_Your assignment_
From the line below that contains "20: (254, 282)" to the line that contains "47: (137, 104)", repeat every line exactly, both ends included, and nothing else.

_Records for the task_
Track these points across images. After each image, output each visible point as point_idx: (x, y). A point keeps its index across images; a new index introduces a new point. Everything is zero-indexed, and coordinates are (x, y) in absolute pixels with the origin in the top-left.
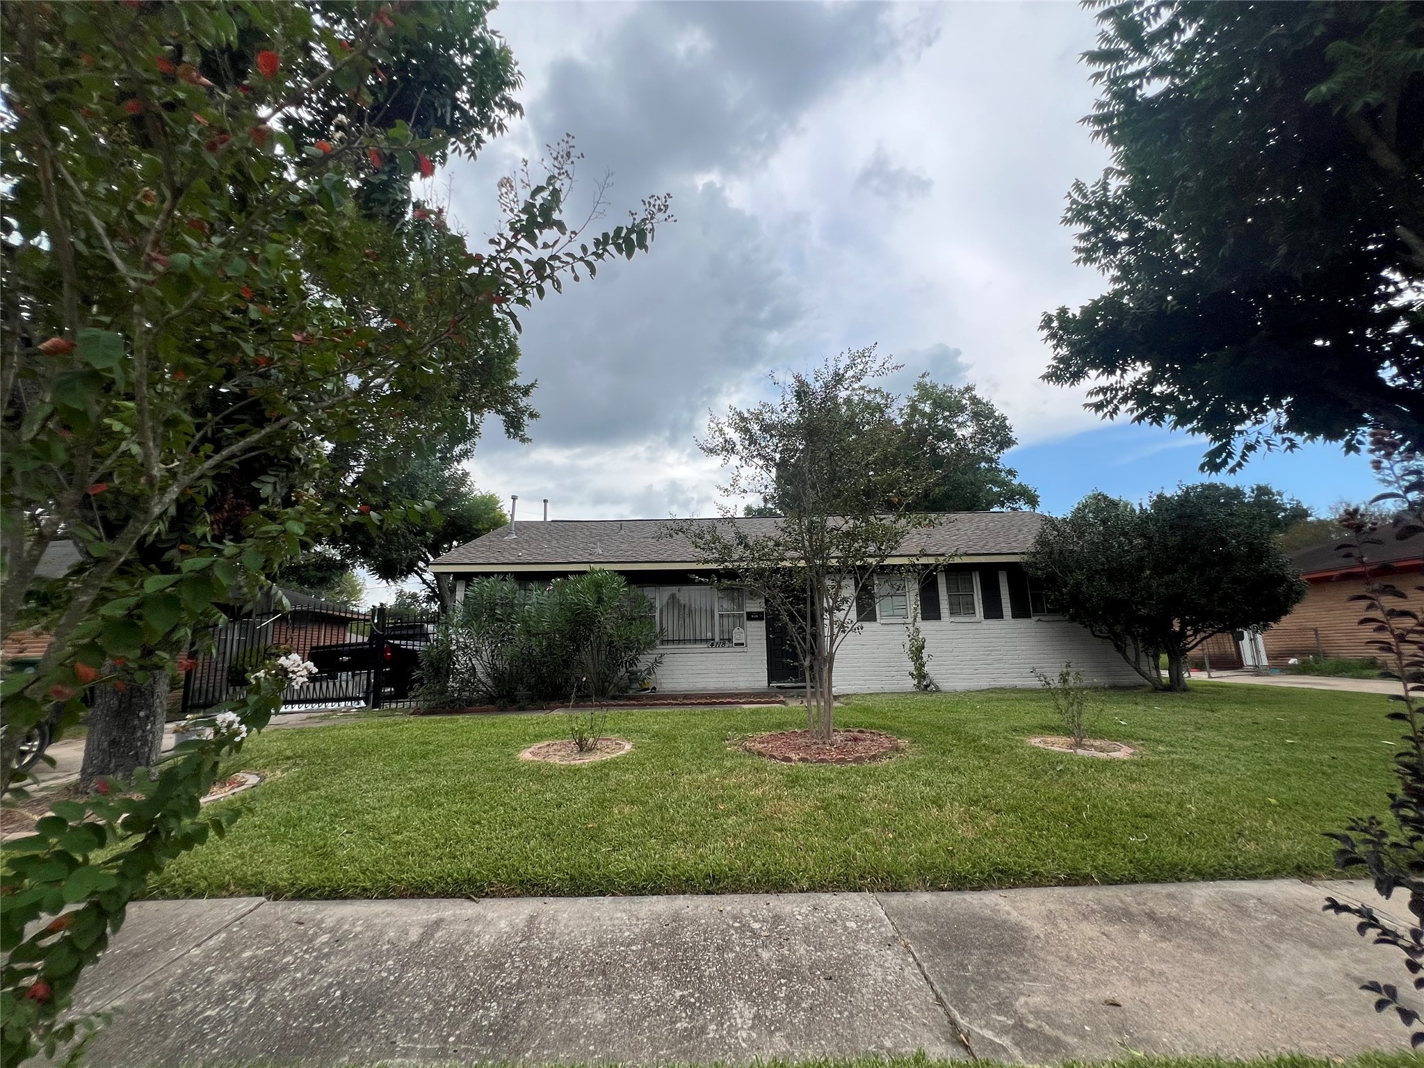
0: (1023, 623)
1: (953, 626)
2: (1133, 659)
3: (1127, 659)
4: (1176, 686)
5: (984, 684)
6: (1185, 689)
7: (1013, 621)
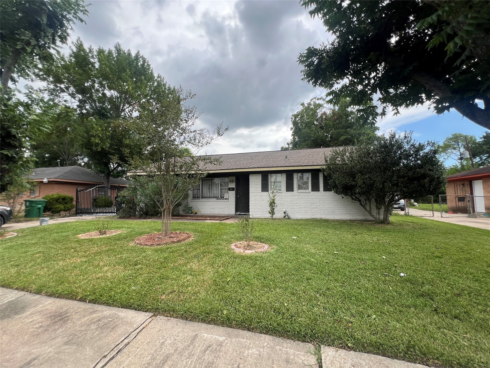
0: (328, 193)
1: (299, 194)
2: (368, 209)
3: (366, 209)
4: (385, 221)
5: (309, 217)
6: (389, 223)
7: (324, 192)
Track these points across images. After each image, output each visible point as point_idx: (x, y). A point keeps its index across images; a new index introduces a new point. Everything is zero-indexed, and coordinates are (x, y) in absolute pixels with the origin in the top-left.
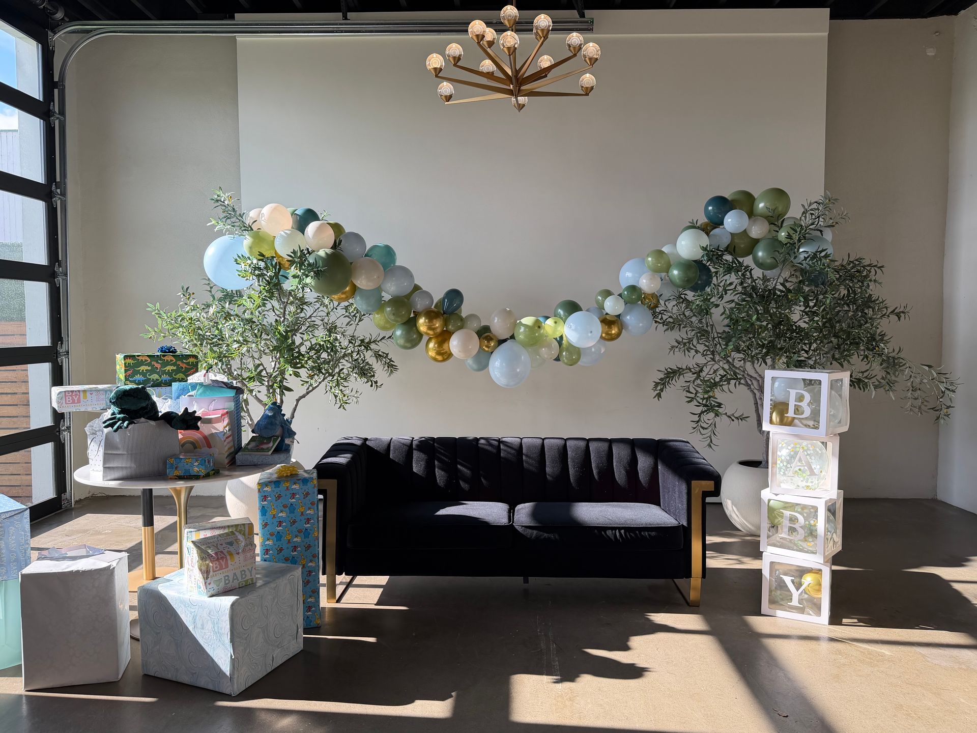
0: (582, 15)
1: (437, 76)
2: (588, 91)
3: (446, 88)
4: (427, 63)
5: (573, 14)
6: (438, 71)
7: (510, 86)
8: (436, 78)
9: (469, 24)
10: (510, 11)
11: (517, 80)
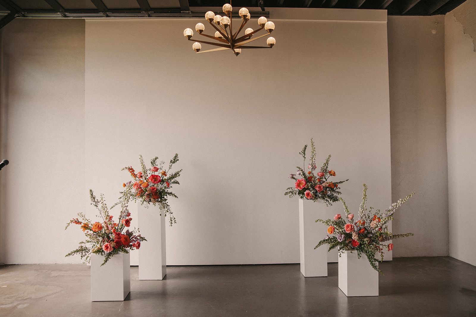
0: (263, 10)
1: (189, 39)
2: (272, 45)
3: (197, 45)
4: (184, 33)
5: (259, 9)
6: (189, 37)
7: (229, 44)
8: (189, 41)
9: (205, 13)
10: (227, 7)
11: (233, 40)
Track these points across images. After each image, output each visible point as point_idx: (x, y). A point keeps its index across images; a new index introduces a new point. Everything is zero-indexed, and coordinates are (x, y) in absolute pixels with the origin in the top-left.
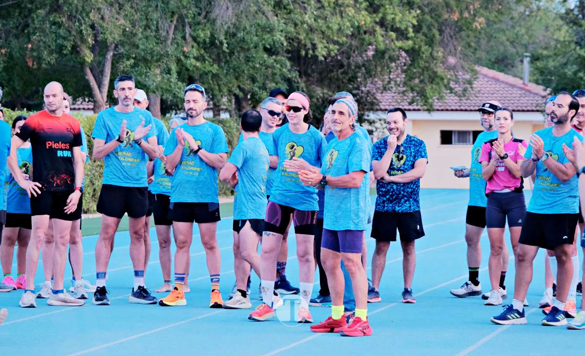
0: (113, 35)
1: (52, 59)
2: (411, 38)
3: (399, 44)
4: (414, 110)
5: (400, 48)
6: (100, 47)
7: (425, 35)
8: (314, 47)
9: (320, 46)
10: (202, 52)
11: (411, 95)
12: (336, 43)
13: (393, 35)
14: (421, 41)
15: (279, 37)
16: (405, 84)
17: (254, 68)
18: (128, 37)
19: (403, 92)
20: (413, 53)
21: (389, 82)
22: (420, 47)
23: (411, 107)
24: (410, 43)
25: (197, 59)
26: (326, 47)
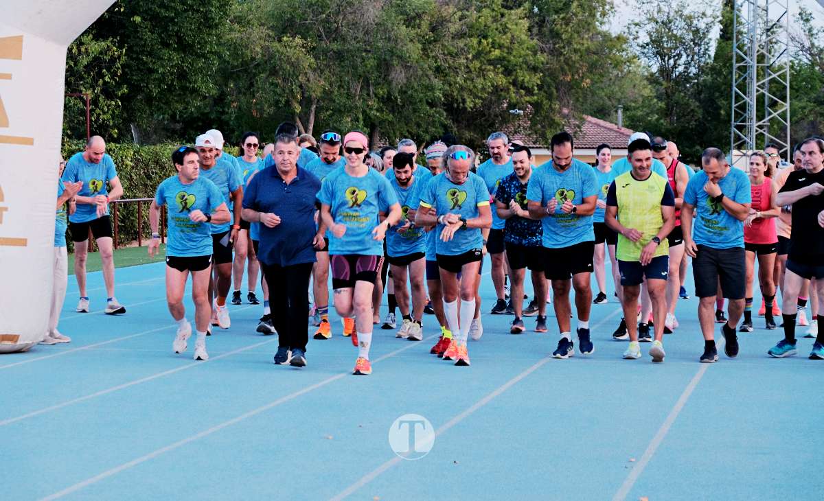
0: (316, 93)
1: (272, 110)
2: (536, 94)
3: (527, 98)
4: (537, 148)
5: (527, 102)
6: (306, 102)
7: (545, 92)
8: (464, 101)
9: (468, 100)
10: (381, 105)
11: (535, 136)
12: (480, 98)
13: (523, 92)
14: (543, 96)
15: (438, 94)
16: (531, 128)
17: (419, 117)
18: (327, 94)
19: (529, 135)
20: (537, 106)
21: (519, 127)
22: (542, 101)
23: (534, 146)
24: (536, 97)
25: (377, 110)
26: (472, 101)
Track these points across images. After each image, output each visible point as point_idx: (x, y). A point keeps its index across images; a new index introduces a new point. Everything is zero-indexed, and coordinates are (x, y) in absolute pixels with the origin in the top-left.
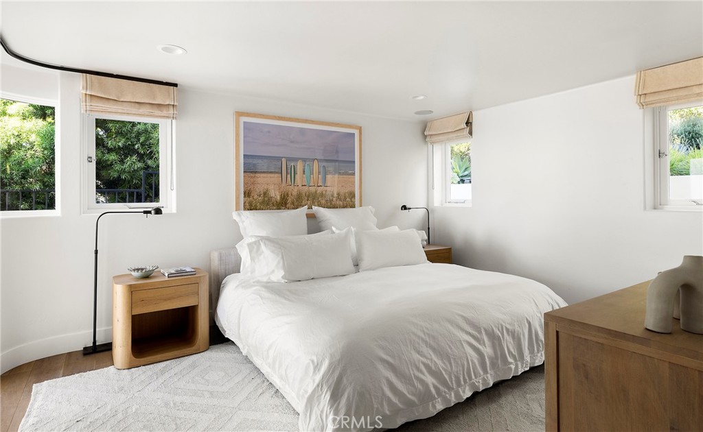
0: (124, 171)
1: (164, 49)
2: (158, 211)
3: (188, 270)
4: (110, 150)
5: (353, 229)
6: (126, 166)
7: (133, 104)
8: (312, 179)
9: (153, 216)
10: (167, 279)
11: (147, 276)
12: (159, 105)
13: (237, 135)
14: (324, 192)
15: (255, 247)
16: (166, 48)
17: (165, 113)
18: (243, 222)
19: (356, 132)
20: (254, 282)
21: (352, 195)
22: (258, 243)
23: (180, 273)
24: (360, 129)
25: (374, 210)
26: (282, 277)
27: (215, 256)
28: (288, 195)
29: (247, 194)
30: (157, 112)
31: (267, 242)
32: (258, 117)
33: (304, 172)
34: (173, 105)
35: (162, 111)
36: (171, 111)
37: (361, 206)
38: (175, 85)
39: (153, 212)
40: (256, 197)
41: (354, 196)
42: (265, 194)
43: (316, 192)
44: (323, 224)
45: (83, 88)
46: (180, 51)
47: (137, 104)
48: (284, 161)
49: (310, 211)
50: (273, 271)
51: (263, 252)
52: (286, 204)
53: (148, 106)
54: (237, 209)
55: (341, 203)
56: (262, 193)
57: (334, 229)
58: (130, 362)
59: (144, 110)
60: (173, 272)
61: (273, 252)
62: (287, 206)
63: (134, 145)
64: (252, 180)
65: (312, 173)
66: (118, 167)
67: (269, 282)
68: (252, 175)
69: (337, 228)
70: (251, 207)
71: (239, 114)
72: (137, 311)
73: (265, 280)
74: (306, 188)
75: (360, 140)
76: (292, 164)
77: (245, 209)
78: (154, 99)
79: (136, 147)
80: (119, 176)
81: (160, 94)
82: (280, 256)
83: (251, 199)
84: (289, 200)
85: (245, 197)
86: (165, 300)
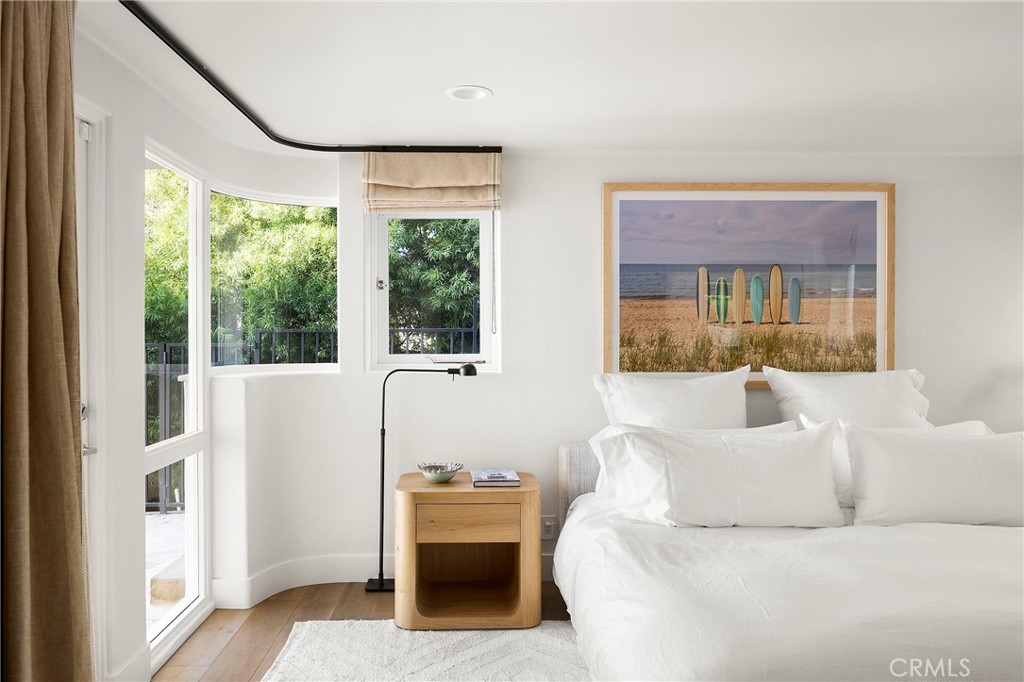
0: (449, 297)
1: (456, 94)
2: (470, 370)
3: (509, 477)
4: (431, 264)
5: (843, 425)
6: (452, 288)
7: (432, 192)
8: (767, 308)
9: (461, 378)
10: (470, 489)
11: (445, 482)
12: (472, 188)
13: (608, 228)
14: (795, 337)
15: (615, 448)
16: (461, 91)
17: (480, 200)
18: (610, 395)
19: (881, 199)
20: (610, 517)
21: (868, 342)
22: (619, 442)
23: (496, 481)
24: (891, 190)
25: (921, 379)
26: (666, 515)
27: (563, 453)
28: (710, 342)
29: (627, 341)
30: (469, 201)
31: (637, 441)
32: (647, 190)
33: (748, 293)
34: (494, 185)
35: (476, 198)
36: (490, 196)
37: (891, 367)
38: (498, 150)
39: (462, 371)
40: (643, 345)
41: (873, 344)
42: (662, 339)
43: (776, 336)
44: (786, 407)
45: (364, 176)
46: (481, 94)
47: (438, 191)
48: (703, 272)
49: (756, 377)
50: (648, 501)
51: (630, 460)
52: (707, 360)
53: (454, 191)
54: (608, 369)
55: (838, 359)
56: (656, 337)
57: (803, 419)
58: (414, 620)
59: (450, 198)
60: (485, 478)
61: (648, 461)
62: (710, 364)
63: (466, 254)
64: (636, 313)
65: (766, 295)
66: (441, 291)
67: (638, 522)
68: (636, 303)
69: (810, 418)
70: (633, 364)
71: (612, 187)
72: (425, 539)
73: (634, 518)
74: (753, 328)
75: (891, 217)
76: (722, 278)
77: (622, 369)
78: (464, 178)
79: (469, 255)
80: (443, 306)
81: (474, 170)
82: (663, 470)
83: (635, 349)
84: (715, 353)
85: (622, 346)
86: (467, 526)
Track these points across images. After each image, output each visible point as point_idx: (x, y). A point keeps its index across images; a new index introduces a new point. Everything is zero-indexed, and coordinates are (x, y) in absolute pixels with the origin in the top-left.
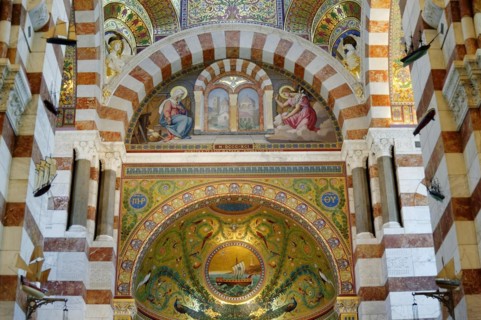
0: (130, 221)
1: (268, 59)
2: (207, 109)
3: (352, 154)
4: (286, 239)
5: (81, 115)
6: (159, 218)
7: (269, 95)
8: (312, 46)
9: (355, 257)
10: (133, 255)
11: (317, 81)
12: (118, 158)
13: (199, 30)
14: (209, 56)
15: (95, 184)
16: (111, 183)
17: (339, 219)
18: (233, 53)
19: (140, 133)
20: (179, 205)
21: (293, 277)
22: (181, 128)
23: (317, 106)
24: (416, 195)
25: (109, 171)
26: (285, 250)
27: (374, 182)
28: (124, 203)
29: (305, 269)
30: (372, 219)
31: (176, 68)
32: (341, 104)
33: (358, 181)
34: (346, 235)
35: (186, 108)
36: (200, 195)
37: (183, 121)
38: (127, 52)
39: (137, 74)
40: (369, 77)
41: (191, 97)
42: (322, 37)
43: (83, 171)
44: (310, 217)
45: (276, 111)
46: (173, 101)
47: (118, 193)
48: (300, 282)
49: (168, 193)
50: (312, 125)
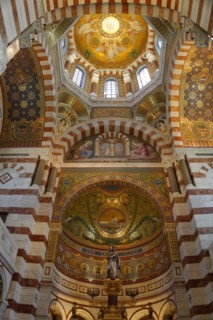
0: (62, 189)
1: (127, 131)
2: (100, 150)
3: (166, 162)
4: (137, 204)
5: (44, 143)
6: (76, 189)
7: (128, 143)
8: (145, 125)
10: (63, 204)
11: (149, 137)
12: (59, 164)
13: (98, 120)
14: (102, 128)
15: (47, 172)
16: (55, 173)
17: (163, 189)
18: (112, 128)
19: (69, 157)
20: (86, 183)
21: (140, 223)
22: (89, 155)
23: (149, 148)
24: (200, 173)
25: (55, 168)
26: (136, 210)
27: (178, 172)
28: (60, 182)
29: (147, 218)
30: (179, 188)
31: (88, 134)
32: (160, 144)
33: (171, 173)
34: (167, 196)
35: (92, 148)
36: (96, 180)
37: (90, 153)
38: (67, 126)
39: (71, 133)
40: (171, 130)
41: (94, 144)
42: (150, 120)
43: (41, 165)
44: (149, 189)
45: (131, 149)
46: (86, 145)
47: (58, 179)
48: (144, 225)
49: (81, 179)
50: (147, 154)
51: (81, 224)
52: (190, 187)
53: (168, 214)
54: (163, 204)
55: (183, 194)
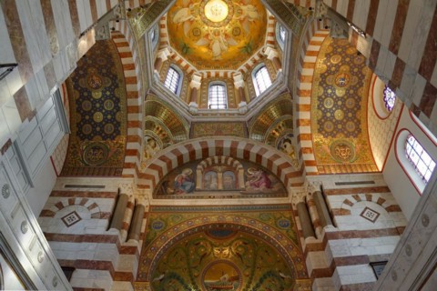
0: (151, 236)
1: (240, 155)
2: (204, 180)
3: (295, 196)
4: (255, 255)
5: (125, 171)
6: (171, 235)
7: (241, 172)
8: (266, 146)
9: (305, 255)
10: (153, 256)
11: (270, 162)
12: (147, 200)
13: (200, 139)
14: (205, 151)
15: (130, 212)
16: (141, 213)
17: (292, 234)
18: (220, 151)
19: (161, 191)
20: (185, 227)
21: (261, 281)
22: (188, 188)
23: (270, 177)
24: (342, 209)
25: (140, 206)
26: (255, 263)
27: (312, 210)
28: (149, 226)
29: (270, 274)
30: (314, 230)
31: (186, 159)
32: (285, 171)
33: (302, 211)
34: (297, 243)
36: (199, 222)
37: (189, 185)
38: (158, 148)
39: (163, 158)
40: (301, 152)
41: (194, 173)
42: (271, 139)
43: (122, 203)
44: (272, 234)
45: (246, 179)
46: (183, 175)
47: (145, 221)
48: (266, 283)
49: (177, 221)
50: (269, 185)
51: (178, 283)
52: (330, 229)
53: (300, 267)
54: (293, 254)
55: (320, 239)
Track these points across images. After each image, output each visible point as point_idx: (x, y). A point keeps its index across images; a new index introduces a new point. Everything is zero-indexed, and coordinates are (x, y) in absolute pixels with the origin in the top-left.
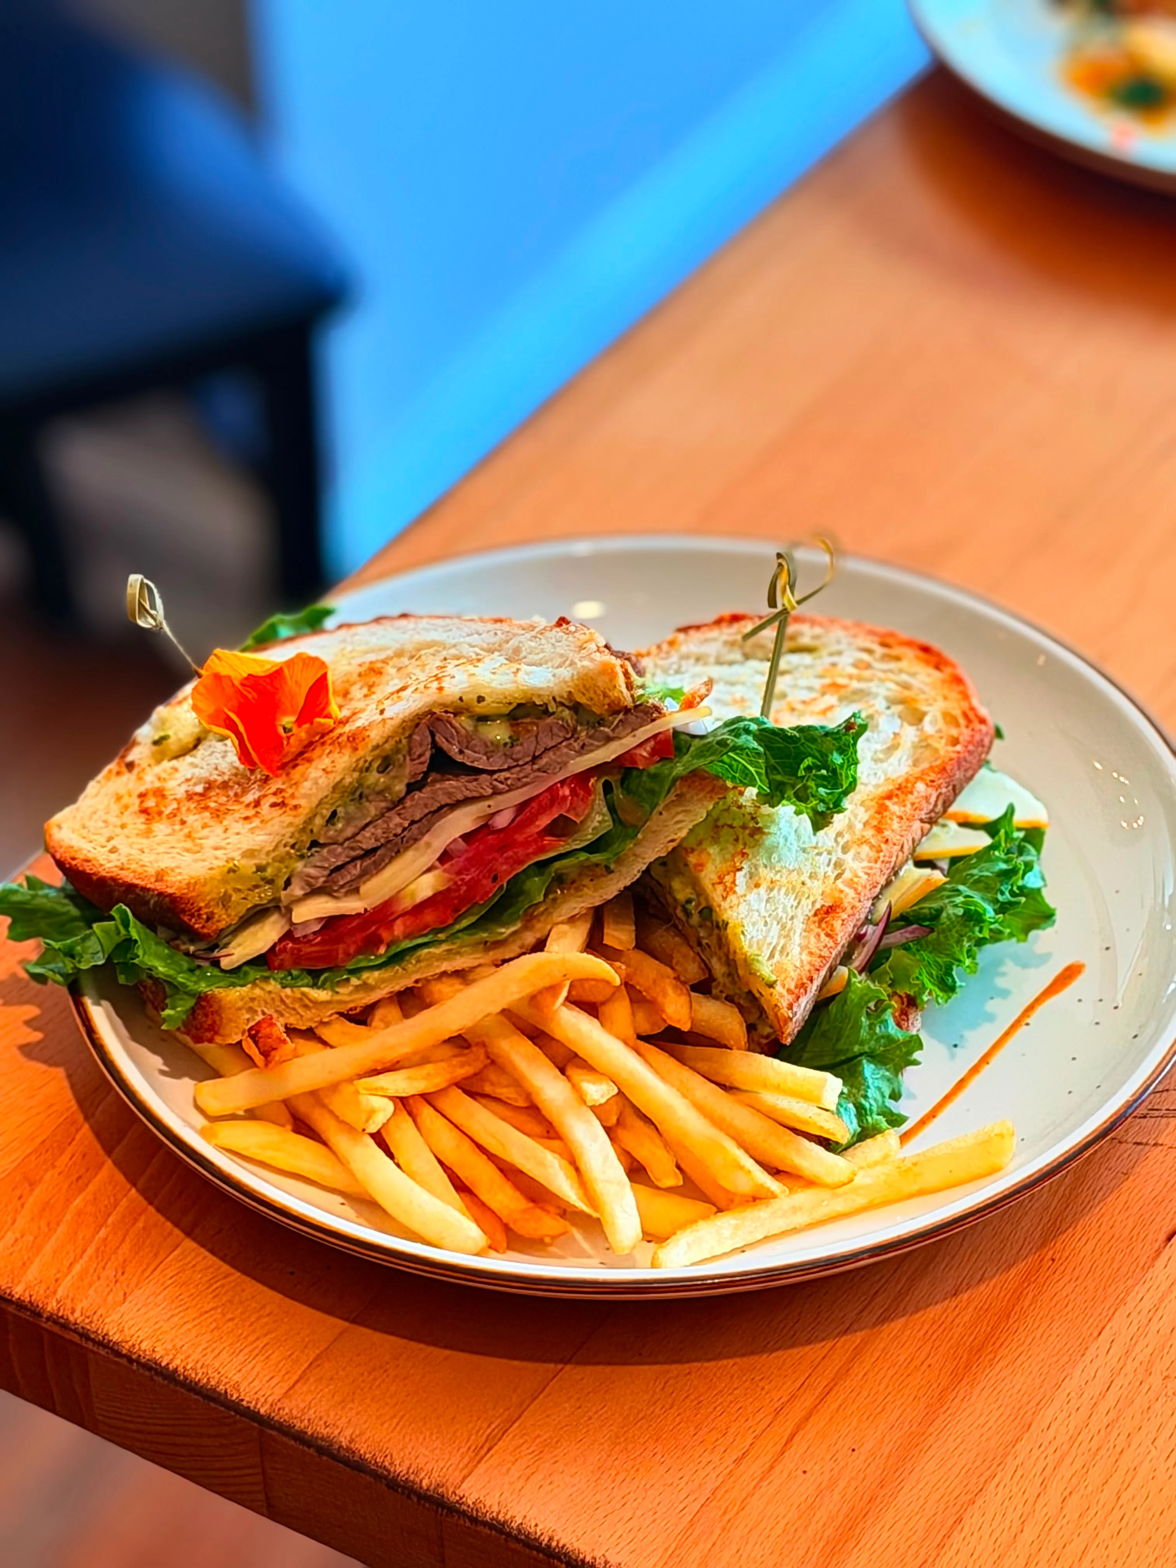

_Answer area_
20: (254, 282)
21: (352, 195)
22: (258, 243)
23: (180, 273)
24: (360, 129)
25: (374, 210)
26: (282, 277)
27: (215, 256)
28: (288, 195)
29: (247, 194)
30: (157, 112)
31: (267, 242)
32: (258, 117)
33: (304, 172)
34: (173, 105)
35: (162, 111)
36: (171, 111)
37: (361, 206)
38: (175, 85)
39: (153, 212)
40: (256, 197)
41: (354, 196)
42: (265, 194)
43: (316, 192)
44: (323, 224)
45: (83, 88)
46: (180, 51)
47: (137, 104)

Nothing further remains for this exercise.